Virginia’s violent crime and murder rates are some of the lowest they’ve been in the past sixty years, but gun control is still going to be at the top of the legislative agenda when lawmakers convene the 2020 session in a few weeks with a new House and Senate controlled by Democrats for the first time in 26 years. Meanwhile, while the state’s violent crime is dropping, drug overdose deaths are skyrocketing, and it’s not just opioid related deaths. Meth is making a huge comeback, and its resurgence offers a cautionary tale for those new legislators who believe we can ban our way to safety when it comes to guns.
The Richmond Times-Dispatch spoke to Katherine Hayek with the DEA, who noted that unlike the first wave of meth overdose deaths in the United States back in the late 1990’s and early 2000’s, this meth is coming over the border from Mexico, and not being cooked up in a trailer or motel room by local dealers.
The meth from Mexico is cheap and of high quality.
But she said fentanyl is now sometimes being mixed into meth and cocaine.
“It gives it an extra kick. It makes it feel more potent,” Hayek said.
“It seems almost like fear mongering … but this is what we’re seeing out there,” she said. “We want to make sure everybody knows the dangers in this.”
The number of meth-related overdose deaths in Virginia has jumped from a single death in 2010 to an estimated 150 in 2019. In large part, this is because of the well-intended desire to make it harder for local meth-heads to cook up their drug of choice, which in turn resulted in the Mexican drug cartels taking over production of virtually all of the meth used in the United States today.
You’ve probably heard some variation on the argument of “It’s easier to buy a gun than it is to buy cold medicine, right? It’s not true, but the argument is generally you have to show ID and sign your name to buy products with pseudoephedrine in them, so why not require universal background checks for all gun purchases? It’s a nonsensical argument, not only because of the apples to oranges comparison, but because as it turns out, those laws restricting access to pseudoephedrine have made things a lot worse.
The idea was simple: you need pseudoephedrine to make meth, so by cutting back the ability to acquire the ingredients, you could cut back on the manufacture of meth. It worked, for the most part. Homegrown meth labs became harder to find, and for a while the stories about meth labs blowing up homes or motel rooms disappeared from the news.
Unfortunately, the demand for meth remained high, and the Mexican drug cartels quickly realized they could supply a drug that, up to that point, hadn’t been among their traditional offerings. It was a new revenue stream for the cartels, and before long the United States had more meth than ever before. Even better for the buyers, if not for the rest of us, the drug was now cheaper and stronger than it had been when it was being hand-crafted in the local budget motel or single-wide on a quiet country road.
That’s not to say the homegrown stuff has disappeared completely. Even with the restrictions on the high-test cold medicine containing pseudoephedrine, there are still tweakers and dealers blowing up buildings in their attempts to manufacture meth.
The cartels, meanwhile, have continued their expansion into other drugs, and are now the major supplier of both heroin and its stronger cousins like fentanyl and carfentanil, which in Virginia are an even worse scourge than the skyrocketing meth problem.

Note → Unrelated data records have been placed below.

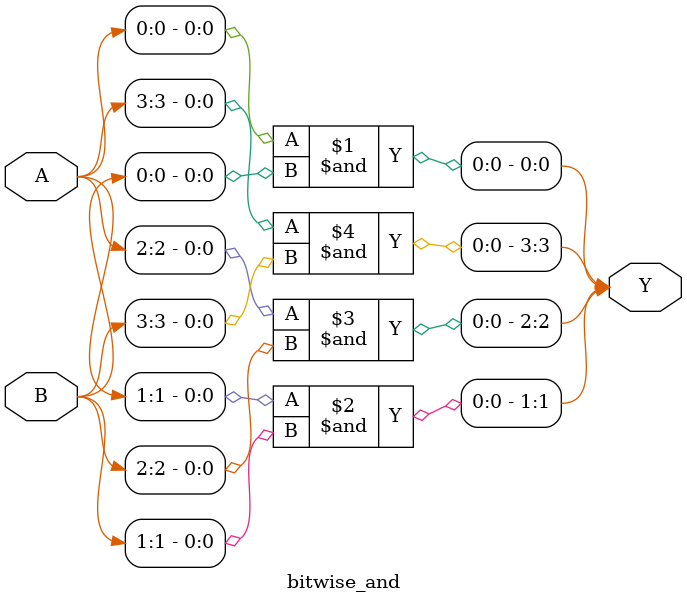
<source format=v>
module bitwise_and(
  input [3:0] A,
  input [3:0] B,
  output [3:0] Y
);
  assign Y[0]=A[0] & B[0]; 
  assign Y[1]=A[1] & B[1];
  assign Y[2]=A[2] & B[2];
  assign Y[3]=A[3] & B[3];
endmodule
</source>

In all of 2018, there were 391 homicides in the state and 127 meth overdose deaths. The number of opioid-related deaths, on the other hand, was more than double the number of homicides and meth OD’s combined, at 1,280 lives lost.
In a few weeks, these anti-gun Virginia lawmakers, along with anti-gun governor Ralph Northam, are going to ignore the increasing number of drug overdose deaths in order to pass new gun control laws in a state where crime is falling. In doing so, they’re going to ignore the lesson to be learned from cracking down on cold medicine in the name of public safety; the best of intentions can lead to the worst results.
We’re still living and dying with the consequences of a simple, yet poor decision about cold medicine. We’re still dealing with three times the number of people dying from a banned drug than from a firearm, whether it was possessed legally or not. When we try to ban our way to safety, it has a tendency of making things worse. It’s a lesson Virginia lawmakers should take to heart, and if they really care about the health of the Commonwealth, they should tackle the state’s epidemic of overdose deaths before making any moves towards the state’s gun laws.